18 March 2026, 16:13

Dr. Sven Windhorst wechselt von der Notaufnahme in die Vlothoer Familienpraxis

Plakat mit Bäumen und Himmel im Hintergrund, mit dem Text "Investitionen in Gemeinden: Größte Investition in ländliche Elektrizität seit dem New Deal".

Dr. Sven Windhorst wechselt von der Notaufnahme in die Vlothoer Familienpraxis

Dr. Sven Windhorst übernimmt eine neue Rolle in der Familienpraxis in Vlotho. Ab dem 1. Juli 2025 unterstützt er die langjährige Hausarztpraxis nun bei deren Expansion. Der Schritt folgt auf jahrelange Erfahrung in der Notfallmedizin und einem Karrierewechsel in die hausärztliche Versorgung.

Windhorst war bereits 2022 als Weiterbildungsassistent in die Praxis seiner Eltern eingestiegen. Zuvor hatte er bis März 2024 als Oberarzt in der zentralen Notaufnahme der Kreiskliniken Herford gearbeitet.
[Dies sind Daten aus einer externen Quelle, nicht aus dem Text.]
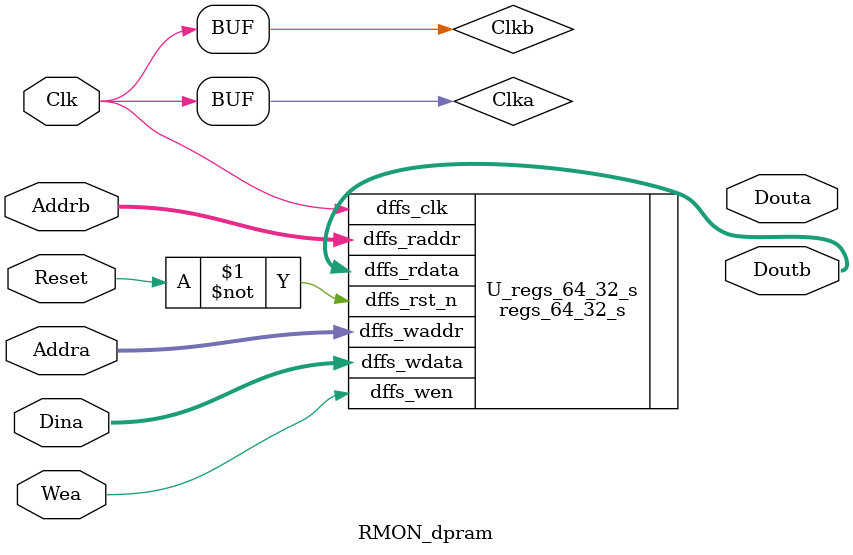
<source format=v>
module RMON_dpram(
Reset   ,         
Clk     ,         
//port-a for Rmon 
Addra,            
Dina,            
Douta,           
Wea,             
//port-b for CPU  
Addrb,            
Doutb   
);

input           Reset   ;
input           Clk     ; 
                //port-a for Rmon  
input   [5:0]   Addra;
input   [31:0]  Dina;
output  [31:0]  Douta;
input           Wea;
                //port-b for CPU
input   [5:0]   Addrb;
output  [31:0]  Doutb;
//******************************************************************************
//internal signals                                                              
//******************************************************************************

wire            Clka;
wire            Clkb;
assign          Clka=Clk;
assign  /*#2*/  Clkb=Clk;
//******************************************************************************
/*
duram #(32,6,"M4K") U_duram(    
.data_a         (Dina           ),  
.data_b         (32'b0          ),  
.wren_a         (Wea            ),  
.wren_b         (1'b0           ),  
.address_a      (Addra          ),  
.address_b      (Addrb          ),  
.clock_a        (Clka           ),  
.clock_b        (Clkb           ),  
.q_a            (Douta          ),  
.q_b            (Doutb          )); 
*/

 regs_64_32_s  U_regs_64_32_s     (
	.dffs_wdata       (Dina)            ,
	.dffs_rst_n (~Reset),
	.dffs_raddr   (Addrb)           ,
	.dffs_clk     (Clka)     ,
	.dffs_waddr   (Addra) ,
	.dffs_wen  (Wea),
	.dffs_rdata   (Doutb)
	);	 
	
endmodule
</source>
Der Wechsel in die Allgemeinmedizin reizte ihn wegen der abwechslungsreichen Tätigkeit und der langfristigen Patient:innenbeziehungen.

Seit seinem Eintritt ist die Praxis gewachsen. Sie verfügt nun über drei Kassensitze – zuvor waren es zwei. Die Erweiterung wurde teilweise durch einen 25.000-Euro-Zuschuss des Kreises Herford finanziert, mit dem die Praxis ihre digitale Infrastruktur modernisierte.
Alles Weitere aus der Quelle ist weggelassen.